### TEXTO DADO
- - - - -

Estoy segura de que Álvaro Vargas habrá escrito este libro para que llegue a cada uno de sus lectores como deba de llegar; estoy segura de que en estas líneas vamos a encontrar sabiduría y sobre todo bondad, porque “Mi Pollito Volador” ha sido siempre para mí un ejemplo de ser humano y eso suele contagiarse.

Gracias Álvaro.

Caerse y levantarse

H acía meses que había visto el anuncio en televisión y, como en cada edición, mi primer impulso era presentarme. He sido un fiel seguidor del programa y aquello de vivir la experiencia sonaba muy interesante, pero siempre se convertía en un pensamiento fugaz que, tal como llegaba, se marchaba. Lo que no sabía, pero intuía, es que esa rapidez en olvidarme del asunto escondía grandes dosis de vergüenza, de miedo al qué dirán y a exponerme a las opiniones de los demás más de lo que podría aguantar. Pero esta vez di un paso más allá. Apenas quedaban diez días para que empezara el concurso, y decidí entrar en su web y ver qué tenía que enviarles. En principio, parecía muy fácil: datos personales, hobbies, profesión, algunas fotografías... Pero llegué a lo que me temía. Había que grabar un vídeo de apenas unos segundos describiéndote. Me quedé bloqueado y de nuevo rescaté, muy a mi pesar, aquella sensación de inseguridad hacia mi físico.

- - - - -

### REGISTROS DE DATOS
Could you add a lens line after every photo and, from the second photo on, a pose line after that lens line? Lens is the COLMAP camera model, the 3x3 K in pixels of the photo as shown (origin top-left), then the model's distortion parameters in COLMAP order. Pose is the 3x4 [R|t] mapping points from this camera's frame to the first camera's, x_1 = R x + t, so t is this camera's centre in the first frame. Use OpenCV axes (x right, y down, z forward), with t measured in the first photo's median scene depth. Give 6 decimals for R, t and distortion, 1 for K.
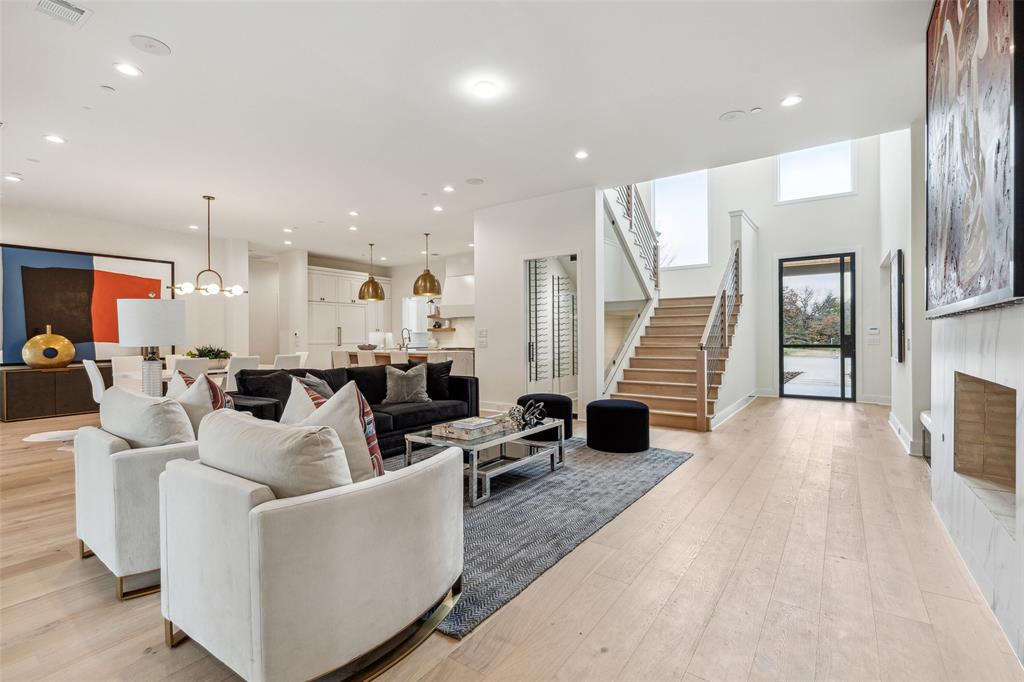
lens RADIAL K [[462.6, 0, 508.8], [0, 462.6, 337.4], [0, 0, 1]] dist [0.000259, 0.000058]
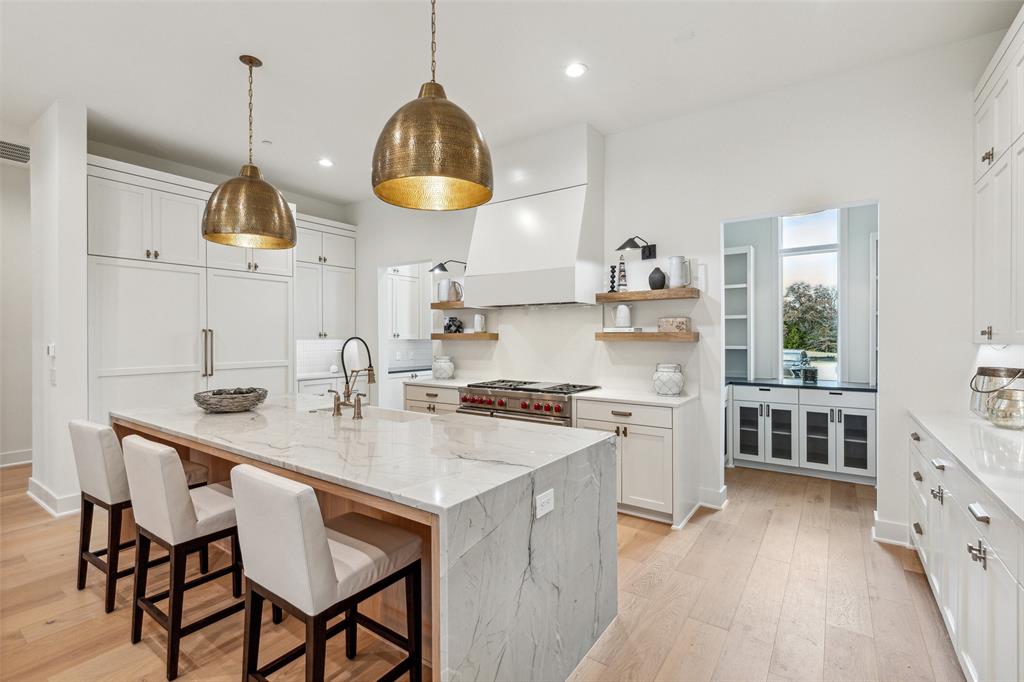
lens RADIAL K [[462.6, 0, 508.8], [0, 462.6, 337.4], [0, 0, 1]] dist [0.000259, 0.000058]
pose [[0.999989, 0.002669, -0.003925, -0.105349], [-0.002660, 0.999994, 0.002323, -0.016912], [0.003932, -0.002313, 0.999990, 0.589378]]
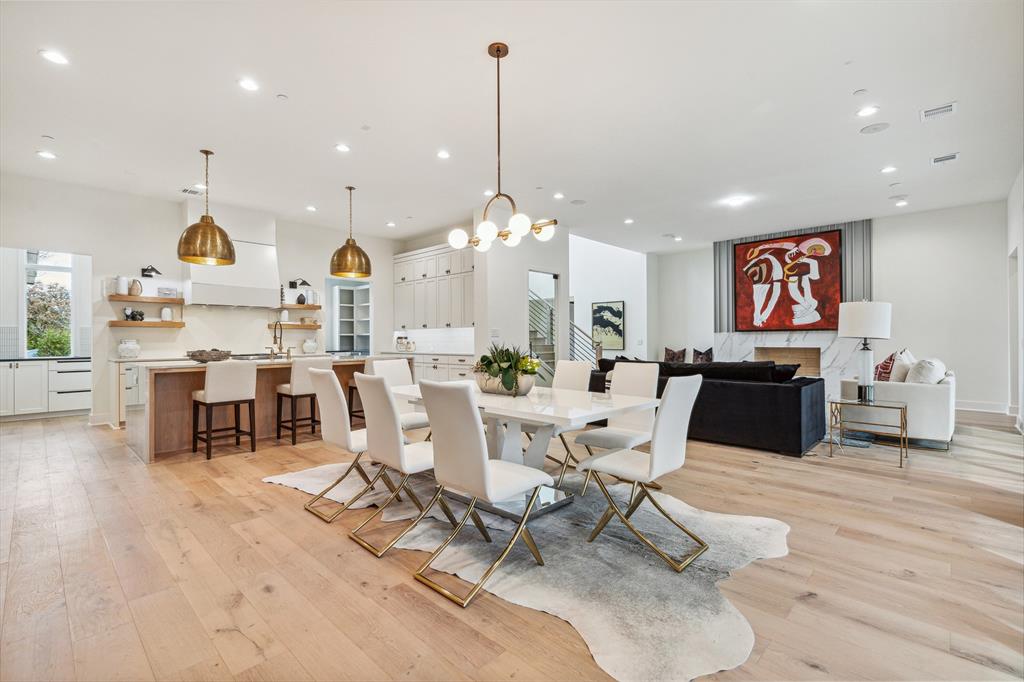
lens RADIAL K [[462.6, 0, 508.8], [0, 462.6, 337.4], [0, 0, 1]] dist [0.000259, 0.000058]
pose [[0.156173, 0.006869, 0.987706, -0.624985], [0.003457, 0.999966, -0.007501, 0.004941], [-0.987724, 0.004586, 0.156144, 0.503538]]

- - - - -

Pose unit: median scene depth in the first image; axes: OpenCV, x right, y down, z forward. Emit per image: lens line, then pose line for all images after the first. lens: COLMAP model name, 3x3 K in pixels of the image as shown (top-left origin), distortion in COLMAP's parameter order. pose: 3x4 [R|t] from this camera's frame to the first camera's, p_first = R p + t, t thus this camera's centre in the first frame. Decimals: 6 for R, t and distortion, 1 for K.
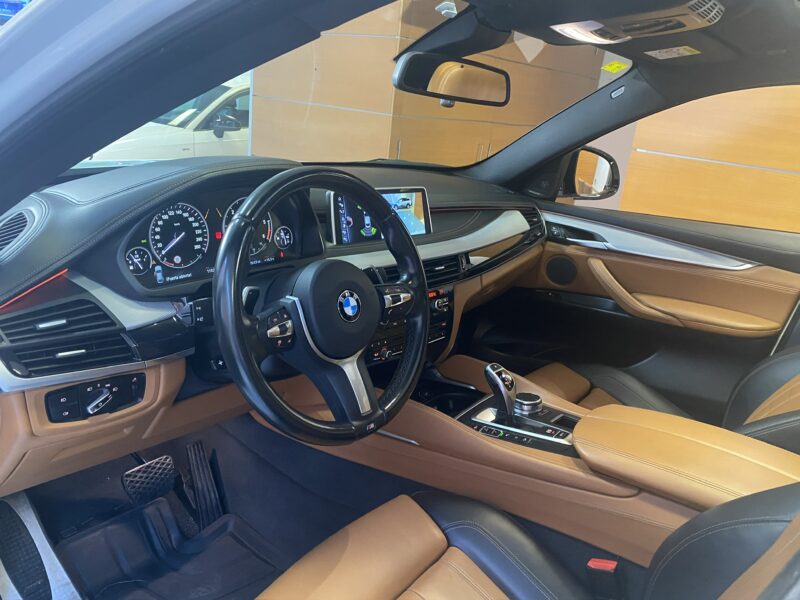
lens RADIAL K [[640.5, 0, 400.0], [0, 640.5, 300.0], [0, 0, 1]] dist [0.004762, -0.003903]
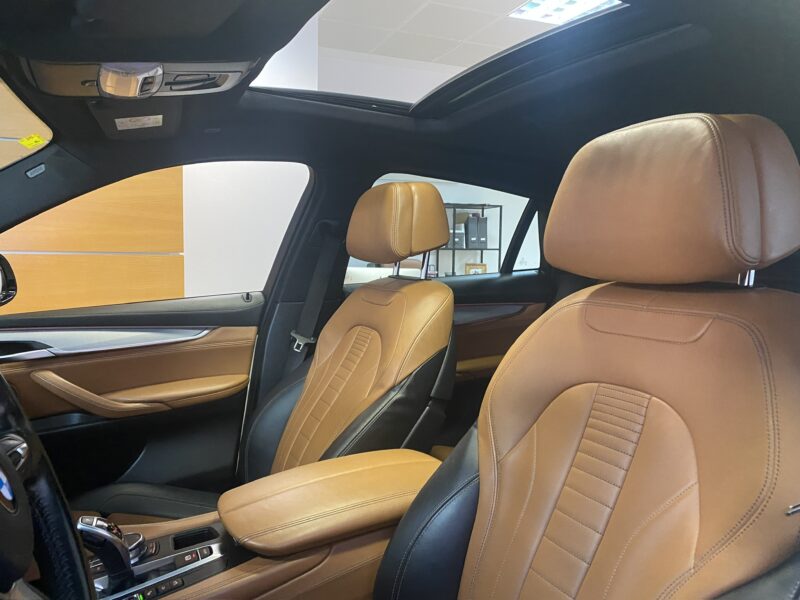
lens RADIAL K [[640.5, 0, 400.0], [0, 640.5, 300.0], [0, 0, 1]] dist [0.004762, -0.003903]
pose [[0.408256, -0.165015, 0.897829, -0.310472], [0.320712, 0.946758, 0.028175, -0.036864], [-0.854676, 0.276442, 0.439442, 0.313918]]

- - - - -

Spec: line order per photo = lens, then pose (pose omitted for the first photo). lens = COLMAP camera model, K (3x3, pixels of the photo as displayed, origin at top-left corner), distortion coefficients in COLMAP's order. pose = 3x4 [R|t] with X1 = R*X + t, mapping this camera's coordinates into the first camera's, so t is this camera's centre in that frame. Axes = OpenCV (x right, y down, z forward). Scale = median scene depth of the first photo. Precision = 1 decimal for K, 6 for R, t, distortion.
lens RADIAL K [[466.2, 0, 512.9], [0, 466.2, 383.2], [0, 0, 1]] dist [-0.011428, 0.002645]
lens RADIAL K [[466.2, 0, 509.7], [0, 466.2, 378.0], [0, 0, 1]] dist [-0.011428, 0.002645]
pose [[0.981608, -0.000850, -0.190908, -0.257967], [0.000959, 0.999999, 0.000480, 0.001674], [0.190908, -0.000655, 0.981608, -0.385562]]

- - - - -

Cambia "sabiduría" por "paciencia" y vuelve a escribir todo lo que va de "Estoy segura de que Álvaro" hasta "eso suele contagiarse." en el texto dado.

Estoy segura de que Álvaro Vargas habrá escrito este libro para que llegue a cada uno de sus lectores como deba de llegar; estoy segura de que en estas líneas vamos a encontrar paciencia y sobre todo bondad, porque “Mi Pollito Volador” ha sido siempre para mí un ejemplo de ser humano y eso suele contagiarse.